___ Metin ___
15 Eylül 2012 Cumartesi

Nasıl Bir Dünyadayız Dostlar?!

HABERİNİZ VAR MI?

Bugün size böcek, çiçek tadında şeyler yazmayacağım, bugün size hayat şöyle güzel böyle şirin de demeyeceğim: biliyorum güzel, mutlu insanların fotoğraflarını veya kliplerini koy diyor bir çoğunuz ama ben bunları yapmayacağım. Derdim tıklanmak değil, okunmak, biraz daha düşündürmek. Hayatımızı karartan- karartmaya çalışanlar yüzünden geleceğimize daha sıkı ellerle sarılmamız için düşündürmek. (Şimdiden haddimi aşan bir söz yazarsam affola, hassaslaştım bu aralar.)

Uyumayalım diye...uyumayın diye yazıyorum bu haberleri!

Dün günler sonra yine gazete okuma gafletinde bulundum, bilenler bilir, ben gazeteyi elime alıp dokusunu hissetmeyi sevenlerdenim, satır satır okurum bir de, satır aralarını da yorumlamaya çalışırım. İnternetten okumayı pek sevmiyorum, yaban geliyor bana. Gazete okumak yerine günün öne çıkan başlıklarına bakıyorum bir süredir. Sinirlerim kaldırmıyor başka türlü!

Gazete mi beni okudu ben mi gazeteyi okudum, gazete mi canıma okudu bilemedim dün yine, haberlerden çizilen dünya içler acısıydı :((

- 4 çocuk babası -babalık noktası da kafamı karıştırdı; okuyunca anlarsınız devamını- kayınvalidesinin ördeğine sarkantılık etmiş, bahçedeki kümesteki ördeğe! Allahım ne günlere kaldık! Bu adına insan demek istemediğim canlı babalık yapacak psikolojik, manevi değerlere sahip olabilir mi merak ediyorum!
___ Girdi Verileri ___
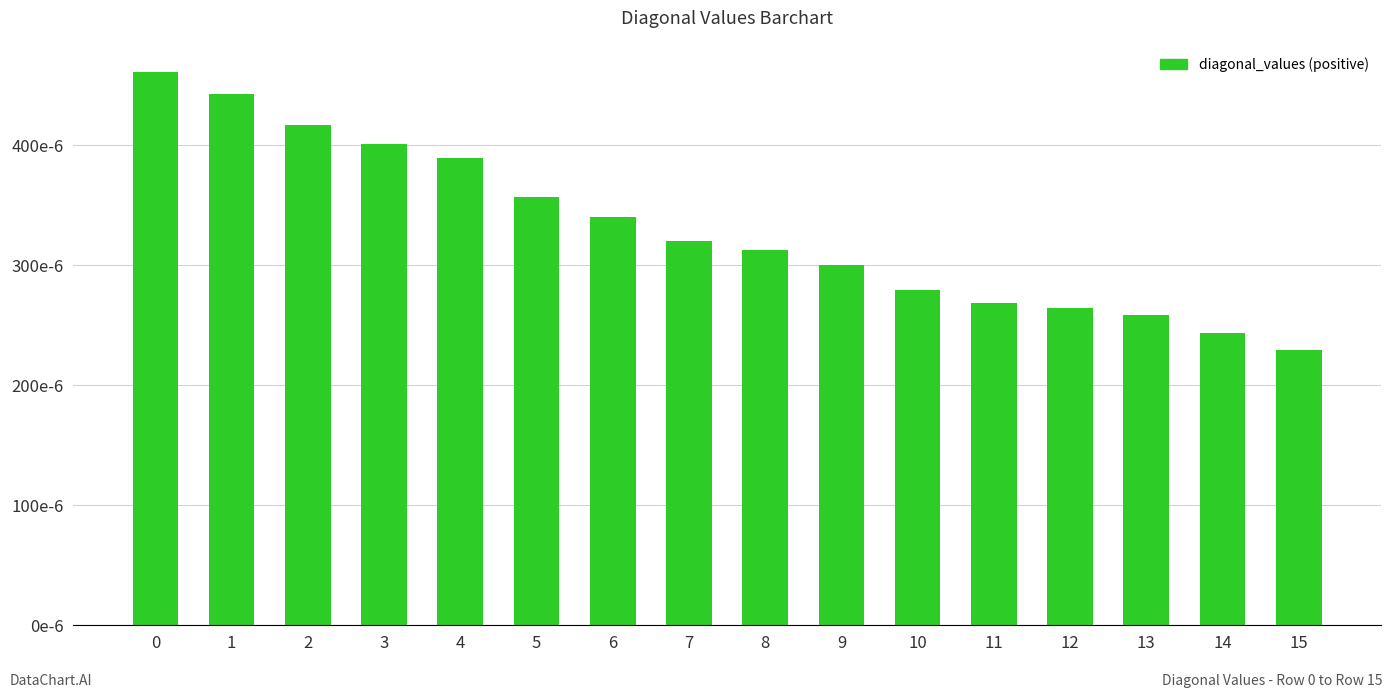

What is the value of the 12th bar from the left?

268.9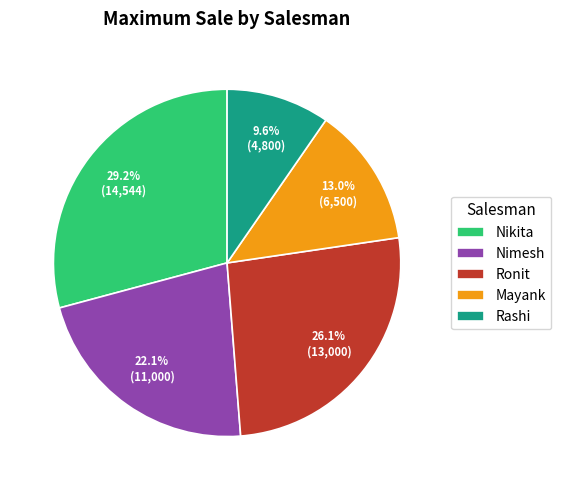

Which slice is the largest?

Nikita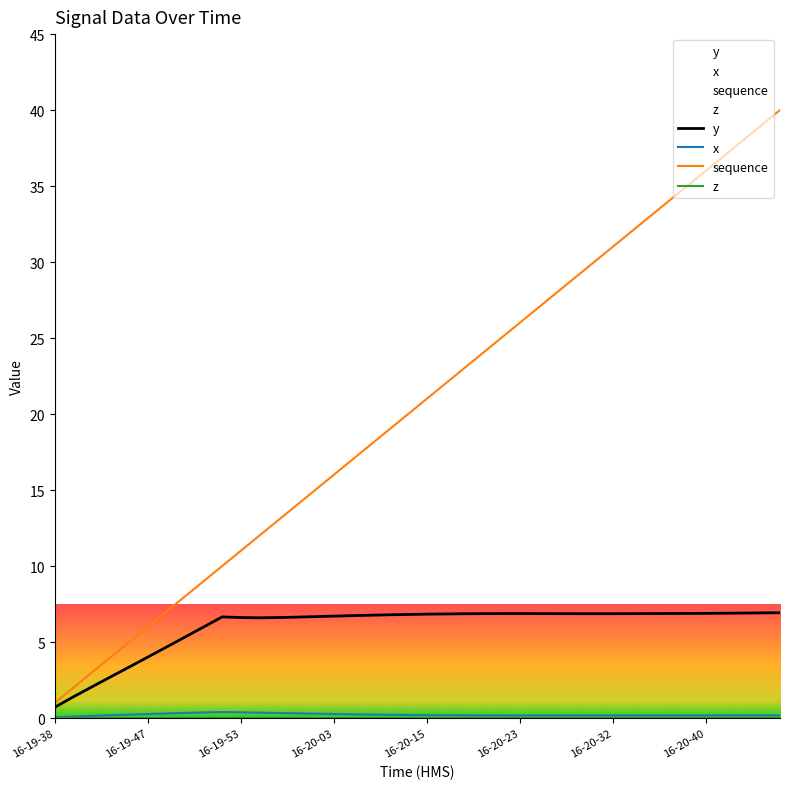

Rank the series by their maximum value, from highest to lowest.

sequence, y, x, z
___
___ Girdi Verileri ___
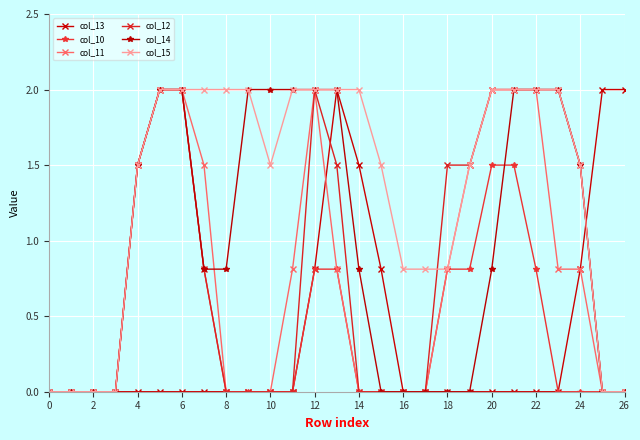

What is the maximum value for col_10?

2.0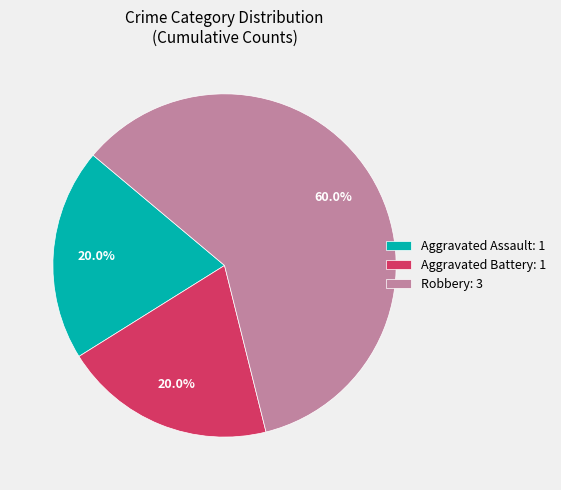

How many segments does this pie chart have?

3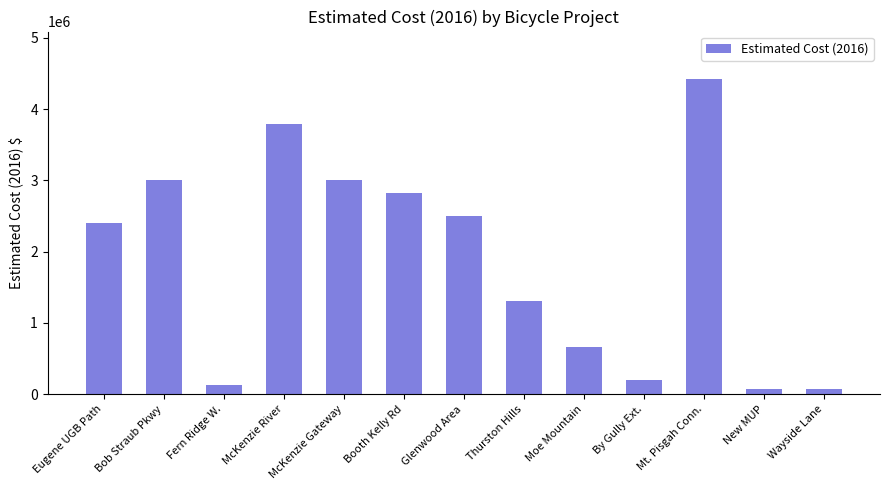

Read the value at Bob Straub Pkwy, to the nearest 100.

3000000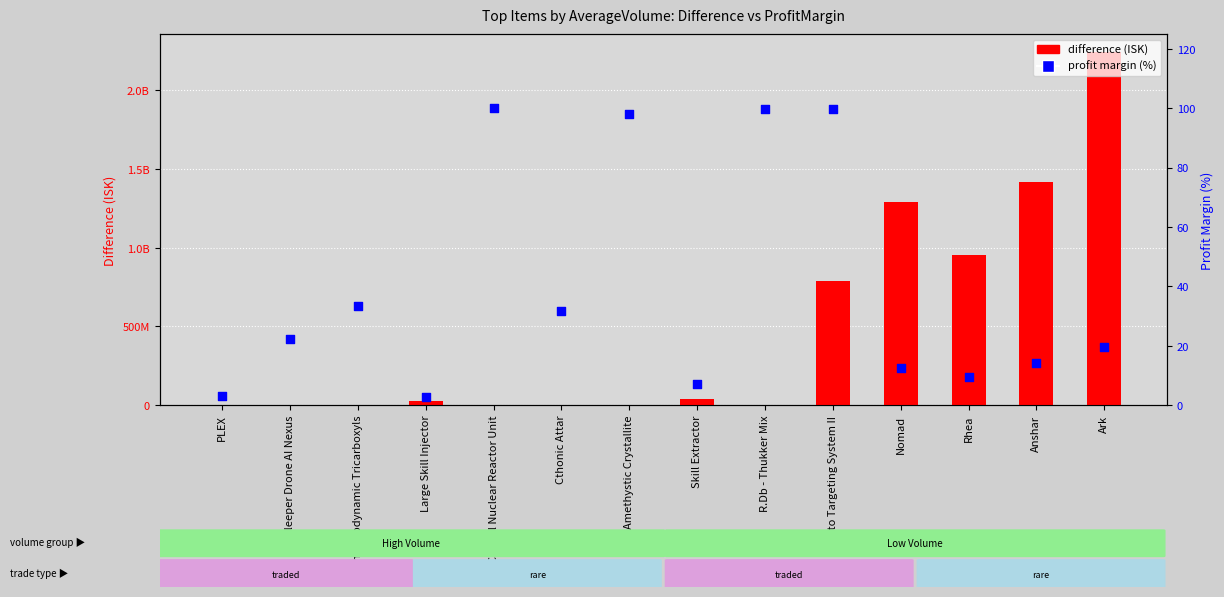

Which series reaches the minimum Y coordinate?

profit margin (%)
___
### Soru 1
Yazıya göre yazar bir süredir gazete okumak yerine ne yapıyor?
### Soru 2
Yazıdaki "Uyumayalım diye...uyumayın diye" sözleriyle başlayıp "mi merak ediyorum!" sözleriyle biten bölümü, "İnternetten" yerine "Ekrandan" koyarak yeniden yazın.

### Çözümünüz 1
Günün öne çıkan başlıklarına bakıyor.

### Çözümünüz 2
Uyumayalım diye...uyumayın diye yazıyorum bu haberleri!

Dün günler sonra yine gazete okuma gafletinde bulundum, bilenler bilir, ben gazeteyi elime alıp dokusunu hissetmeyi sevenlerdenim, satır satır okurum bir de, satır aralarını da yorumlamaya çalışırım. Ekrandan okumayı pek sevmiyorum, yaban geliyor bana. Gazete okumak yerine günün öne çıkan başlıklarına bakıyorum bir süredir. Sinirlerim kaldırmıyor başka türlü!

Gazete mi beni okudu ben mi gazeteyi okudum, gazete mi canıma okudu bilemedim dün yine, haberlerden çizilen dünya içler acısıydı :((

- 4 çocuk babası -babalık noktası da kafamı karıştırdı; okuyunca anlarsınız devamını- kayınvalidesinin ördeğine sarkantılık etmiş, bahçedeki kümesteki ördeğe! Allahım ne günlere kaldık! Bu adına insan demek istemediğim canlı babalık yapacak psikolojik, manevi değerlere sahip olabilir mi merak ediyorum!